Maternal Early Pregnancy Serum Metabolomics Profile and Abnormal Vaginal Bleeding as Predictors of Placental Abruption: A Prospective Study
Placental abruption, an ischemic placental disorder, complicates about 1 in 100 pregnancies, and is an important cause of maternal and perinatal morbidity and mortality worldwide. Metabolomics holds promise for improving the phenotyping, prediction and understanding of pathophysiologic mechanisms of complex clinical disorders including abruption.
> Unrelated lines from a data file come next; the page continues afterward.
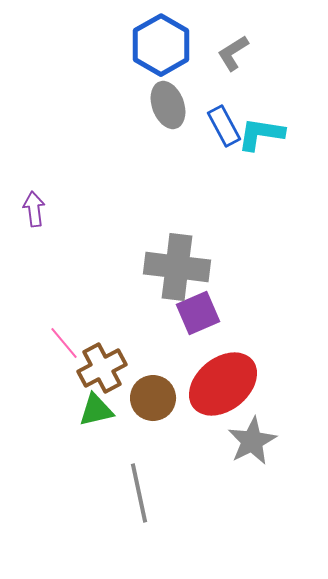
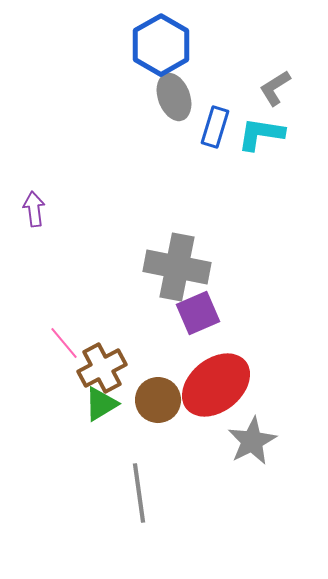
gray L-shape: moved 42 px right, 35 px down
gray ellipse: moved 6 px right, 8 px up
blue rectangle: moved 9 px left, 1 px down; rotated 45 degrees clockwise
gray cross: rotated 4 degrees clockwise
red ellipse: moved 7 px left, 1 px down
brown circle: moved 5 px right, 2 px down
green triangle: moved 5 px right, 6 px up; rotated 18 degrees counterclockwise
gray line: rotated 4 degrees clockwise
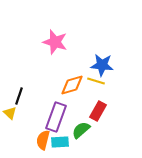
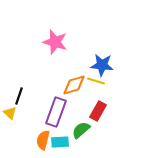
orange diamond: moved 2 px right
purple rectangle: moved 5 px up
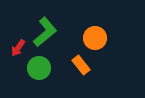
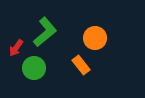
red arrow: moved 2 px left
green circle: moved 5 px left
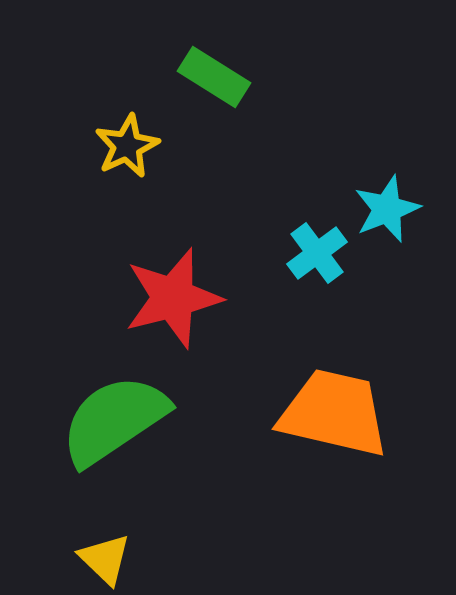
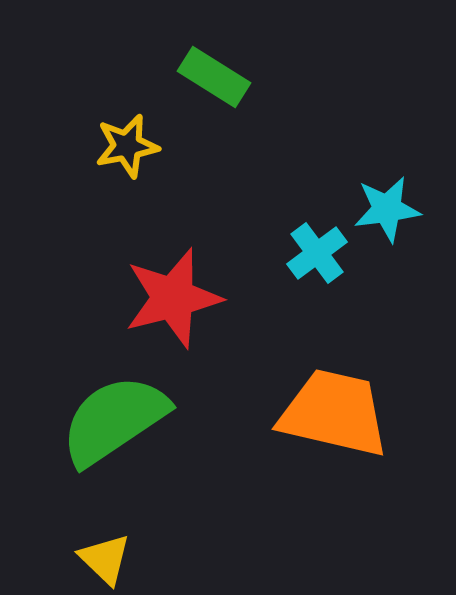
yellow star: rotated 14 degrees clockwise
cyan star: rotated 14 degrees clockwise
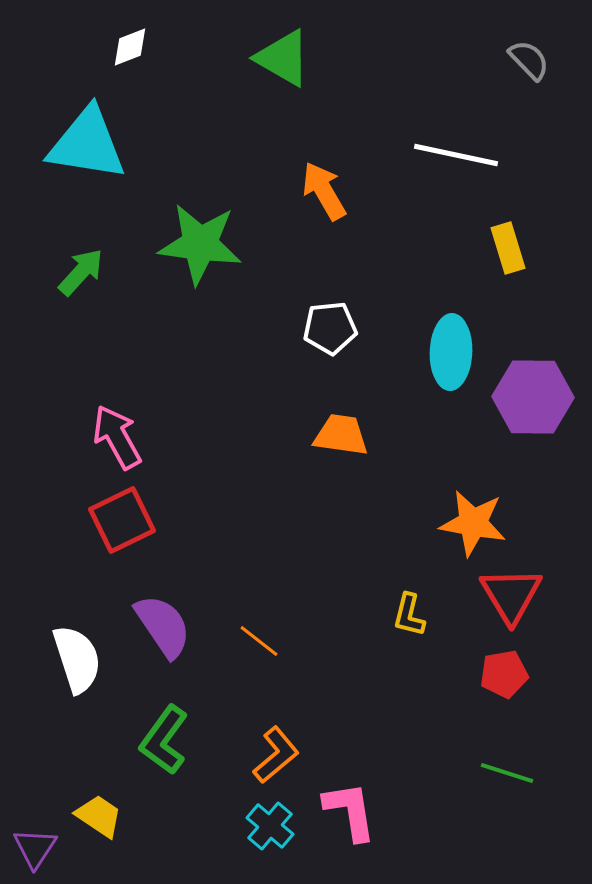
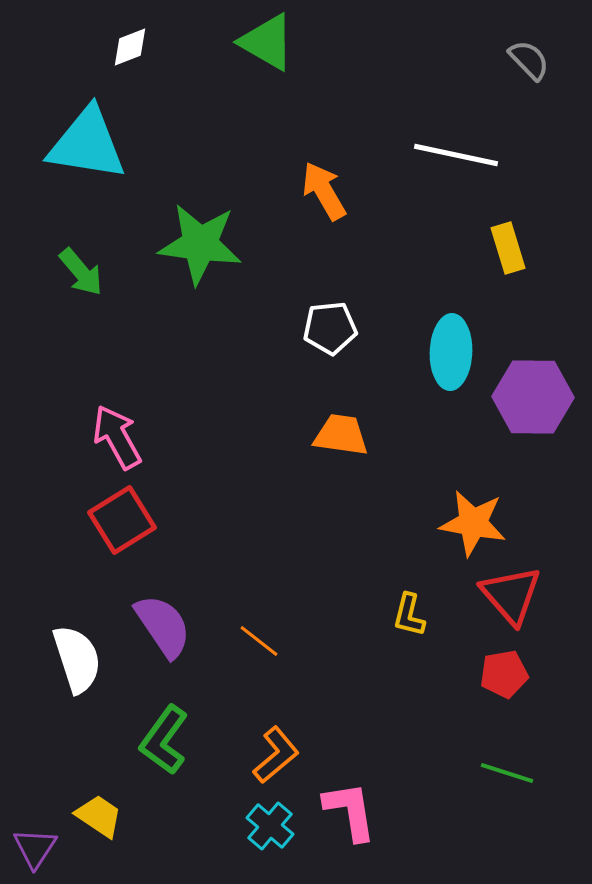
green triangle: moved 16 px left, 16 px up
green arrow: rotated 98 degrees clockwise
red square: rotated 6 degrees counterclockwise
red triangle: rotated 10 degrees counterclockwise
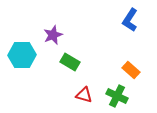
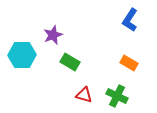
orange rectangle: moved 2 px left, 7 px up; rotated 12 degrees counterclockwise
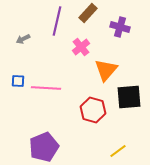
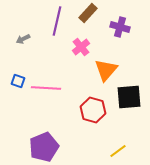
blue square: rotated 16 degrees clockwise
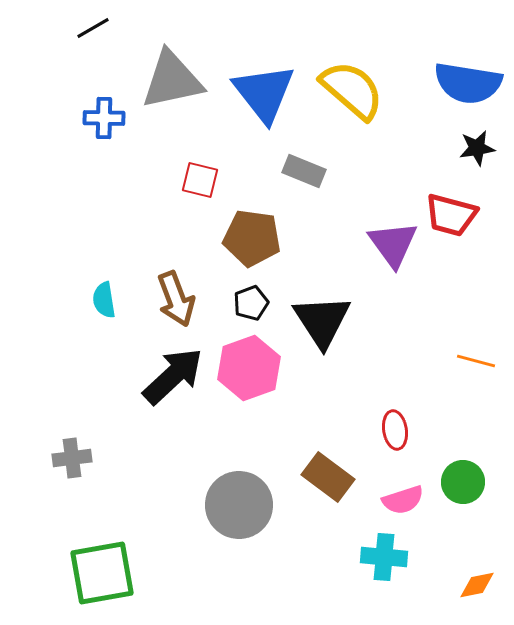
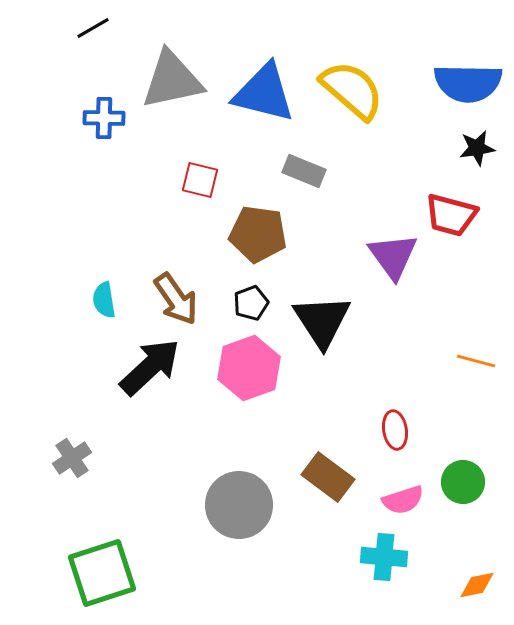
blue semicircle: rotated 8 degrees counterclockwise
blue triangle: rotated 38 degrees counterclockwise
brown pentagon: moved 6 px right, 4 px up
purple triangle: moved 12 px down
brown arrow: rotated 14 degrees counterclockwise
black arrow: moved 23 px left, 9 px up
gray cross: rotated 27 degrees counterclockwise
green square: rotated 8 degrees counterclockwise
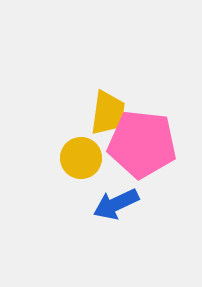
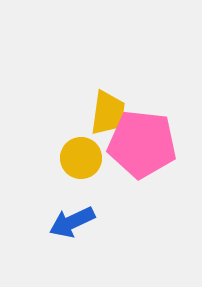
blue arrow: moved 44 px left, 18 px down
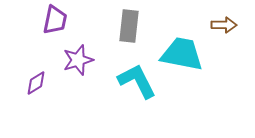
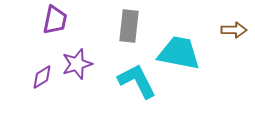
brown arrow: moved 10 px right, 5 px down
cyan trapezoid: moved 3 px left, 1 px up
purple star: moved 1 px left, 4 px down
purple diamond: moved 6 px right, 6 px up
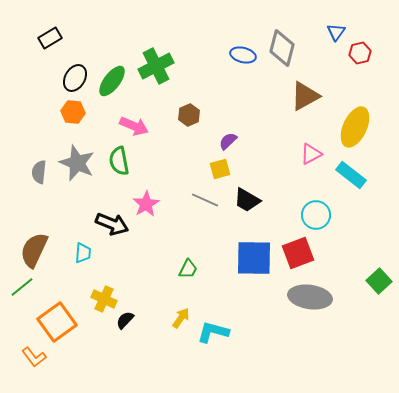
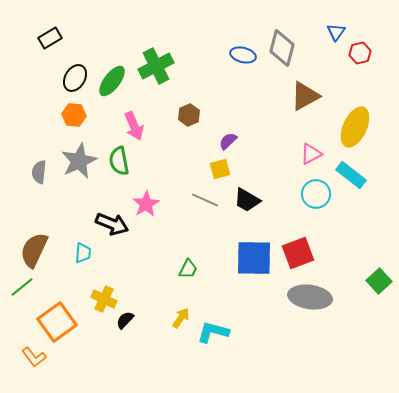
orange hexagon: moved 1 px right, 3 px down
pink arrow: rotated 44 degrees clockwise
gray star: moved 2 px right, 2 px up; rotated 24 degrees clockwise
cyan circle: moved 21 px up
We sought to evaluate maternal early pregnancy pre-diagnostic serum metabolic profiles and abnormal vaginal bleeding as predictors of abruption later in pregnancy. Maternal serum was collected in early pregnancy (mean 16 weeks, range 15 to 22 weeks) from 51 abruption cases and 51 controls. Quantitative targeted metabolic profiles of serum were acquired using electrospray ionization liquid chromatography-mass spectrometry (ESI-LC-MS/MS) and the Absolute IDQ® p180 kit. Maternal sociodemographic characteristics and reproductive history were abstracted from medical records. Stepwise logistic regression models were developed to evaluate the extent to which metabolites aid in the prediction of abruption. We evaluated the predictive performance of the set of selected metabolites using a receiver operating characteristics (ROC) curve analysis and area under the curve (AUC). Early pregnancy vaginal bleeding, dodecanoylcarnitine/dodecenoylcarnitine (C12 / C12:1), and phosphatidylcholine acyl-alkyl C 38:1 (PC ae C38:1) strongly predict abruption risk. The AUC for these metabolites alone was 0.68, for early pregnancy vaginal bleeding alone was 0.65, and combined the AUC improved to 0.75 with the addition of quantitative metabolite data (P = 0.003). Metabolomic profiles of early pregnancy maternal serum samples in addition to the clinical symptom, vaginal bleeding, may serve as important markers for the prediction of abruption. Larger studies are necessary to corroborate and validate these findings in other cohorts.